Requirement:
Restate the listing below word for word, omitting any images.

Supplied information:
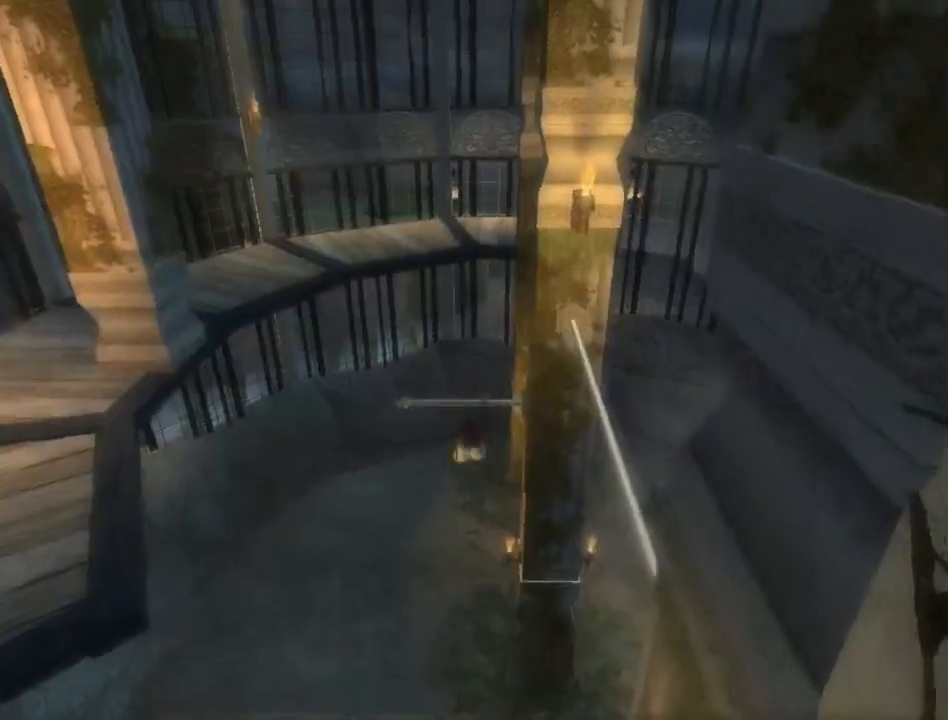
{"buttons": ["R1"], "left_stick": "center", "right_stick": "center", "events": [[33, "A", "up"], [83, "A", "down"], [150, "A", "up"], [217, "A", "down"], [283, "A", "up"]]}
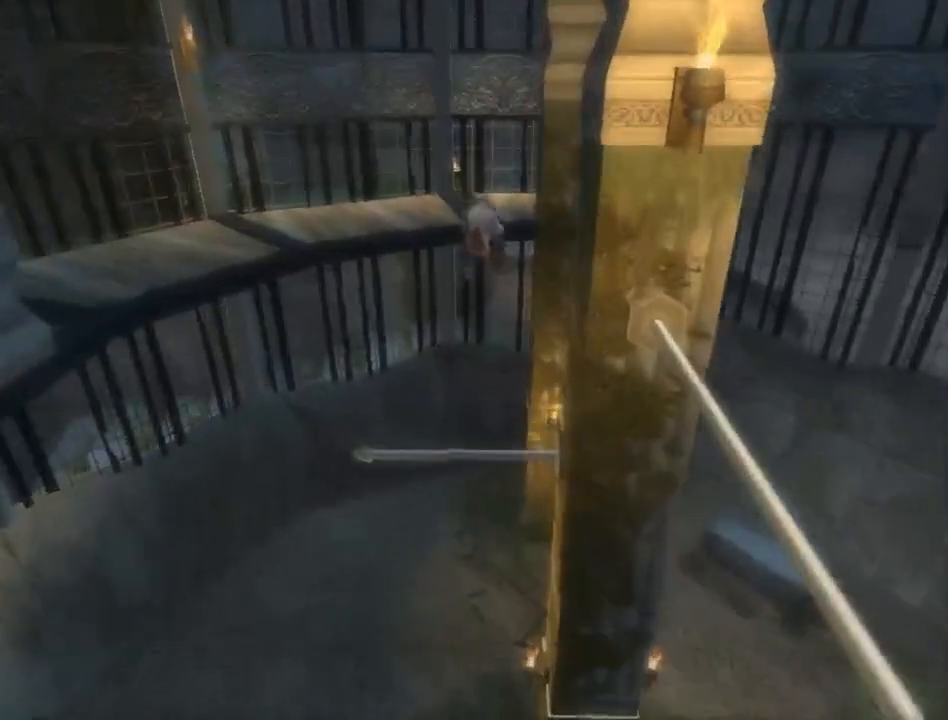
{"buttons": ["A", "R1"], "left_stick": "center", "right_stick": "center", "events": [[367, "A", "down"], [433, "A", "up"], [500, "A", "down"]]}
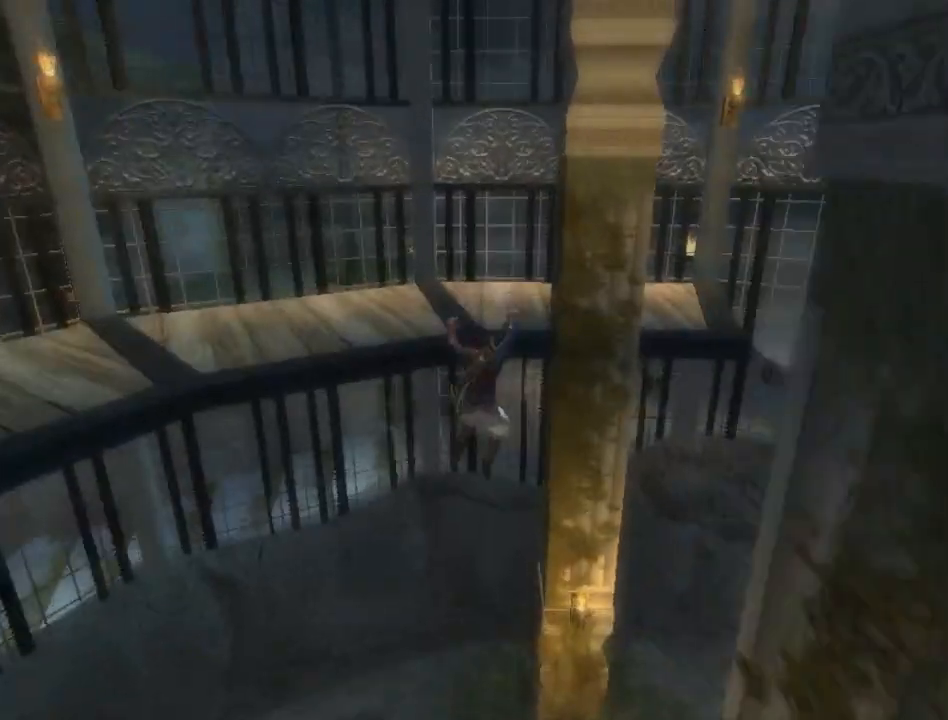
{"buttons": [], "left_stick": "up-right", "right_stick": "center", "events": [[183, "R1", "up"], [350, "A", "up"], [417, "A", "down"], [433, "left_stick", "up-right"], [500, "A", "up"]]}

Output for this exercise:
{"buttons": ["R1"], "left_stick": "center", "right_stick": "center", "events": [[33, "A", "up"], [83, "A", "down"], [150, "A", "up"], [217, "A", "down"], [283, "A", "up"]]}
{"buttons": ["A", "R1"], "left_stick": "center", "right_stick": "center", "events": [[367, "A", "down"], [433, "A", "up"], [500, "A", "down"]]}
{"buttons": [], "left_stick": "up-right", "right_stick": "center", "events": [[183, "R1", "up"], [350, "A", "up"], [417, "A", "down"], [433, "left_stick", "up-right"], [500, "A", "up"]]}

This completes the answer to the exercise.